Residential property sales fell 1% over the summer across Canada. For now, prices remain stable in some regions while they continue to climb in others. Buyers are not seeing large clearance sales or discounts.
National home sales are down a slight 1% in August 2022, new statistics released by the Canadian Real Estate Association (CREA) show, while the number of newly listed properties fell 5.4%, except in Montreal, where new listings barely budged from July to August.
In Quebec, 6,406 properties were sold in July and 5,929 in August. When we compare over one year, from August 2021 to August 2022, sales have fallen by 15%
It is not easy to draw conclusions with the month of August. Traditionally, the trend is downward in active listings, ”explains Charles Brant, director of the market analysis service at the Association professionnelle des courtiers immobiliers du Québec (APCIQ) over the phone.

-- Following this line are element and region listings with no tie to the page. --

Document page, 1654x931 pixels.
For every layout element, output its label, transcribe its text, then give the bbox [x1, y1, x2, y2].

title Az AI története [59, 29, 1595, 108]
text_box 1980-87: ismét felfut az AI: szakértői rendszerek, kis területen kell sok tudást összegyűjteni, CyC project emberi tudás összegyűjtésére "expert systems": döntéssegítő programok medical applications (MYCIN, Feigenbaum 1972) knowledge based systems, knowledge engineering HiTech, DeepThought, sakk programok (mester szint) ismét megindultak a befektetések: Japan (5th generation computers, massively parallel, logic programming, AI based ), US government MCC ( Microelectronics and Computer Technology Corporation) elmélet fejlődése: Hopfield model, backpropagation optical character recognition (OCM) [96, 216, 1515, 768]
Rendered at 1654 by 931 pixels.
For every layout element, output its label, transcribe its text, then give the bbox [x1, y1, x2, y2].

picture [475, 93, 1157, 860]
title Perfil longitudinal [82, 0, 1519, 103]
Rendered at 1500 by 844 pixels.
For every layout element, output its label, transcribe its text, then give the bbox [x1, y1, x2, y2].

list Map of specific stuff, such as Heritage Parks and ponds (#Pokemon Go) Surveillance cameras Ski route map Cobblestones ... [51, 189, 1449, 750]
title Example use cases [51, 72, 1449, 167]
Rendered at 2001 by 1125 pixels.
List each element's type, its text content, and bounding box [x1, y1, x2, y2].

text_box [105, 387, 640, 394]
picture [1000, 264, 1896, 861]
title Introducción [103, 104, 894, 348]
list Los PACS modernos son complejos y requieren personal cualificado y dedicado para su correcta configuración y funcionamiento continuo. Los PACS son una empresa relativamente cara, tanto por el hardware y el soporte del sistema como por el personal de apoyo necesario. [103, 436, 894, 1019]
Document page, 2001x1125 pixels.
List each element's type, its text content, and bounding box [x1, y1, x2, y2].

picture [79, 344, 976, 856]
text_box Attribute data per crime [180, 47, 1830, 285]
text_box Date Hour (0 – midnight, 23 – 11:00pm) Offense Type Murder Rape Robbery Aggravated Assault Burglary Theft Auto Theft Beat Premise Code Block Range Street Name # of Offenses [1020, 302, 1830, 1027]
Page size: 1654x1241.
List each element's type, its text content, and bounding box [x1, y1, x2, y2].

“It is possible that the month of August was not very representative or exaggerated the trend a little, ” he continues, “We will see what will happen in September. Perhaps the market will stabilize a little in September before continuing to decline over the next few months in terms of sales and prices”
SALE AT THIS TIME
By comparing the prices recorded in August 2021 to those of August 2022, we observe a 9% increase in the prices of single-family homes in Quebec. This increase is attributable to the peak in prices recorded in May when buyers wanted to acquire a property before the rise in interest rates and before July 1st.
If, in 2021, the price increase amounted to 18.9%, the CREA envisages for 2022 an increase of 16.8% and a slight increase of 0.5% in 2023.
Overall, there was a small 3.9% average decrease across all of Canada in August …NO SALE AT THIS TIME
Charles Brant says the overbidding peaked in the first quarter of 2022, creating strong demand pressure in the market, strong price growth, he says, “which was almost speculative.”
Currently, there is a sharp drop in the proportion of sales concluded as a result of an overbidding process. Fewer and fewer homes are selling for more than the listed price.
It shows that the price acceleration or overbidding is over and that eventually it opens the door to more negotiation and more sales that are made after a conditional offer. We are returning to a certain normality.
The full impact of rising interest rates, however, is not visible. The next rise, although more moderate, should continue to change the market picture.
“The market should not collapse, because there is a structural supply deficit, there is not enough construction and the economic health of households is still quite good,” says Charles Brant. The shock of the rate hike could be partly absorbed. »
A recession and a rise in the unemployment rate could, however, change the situation.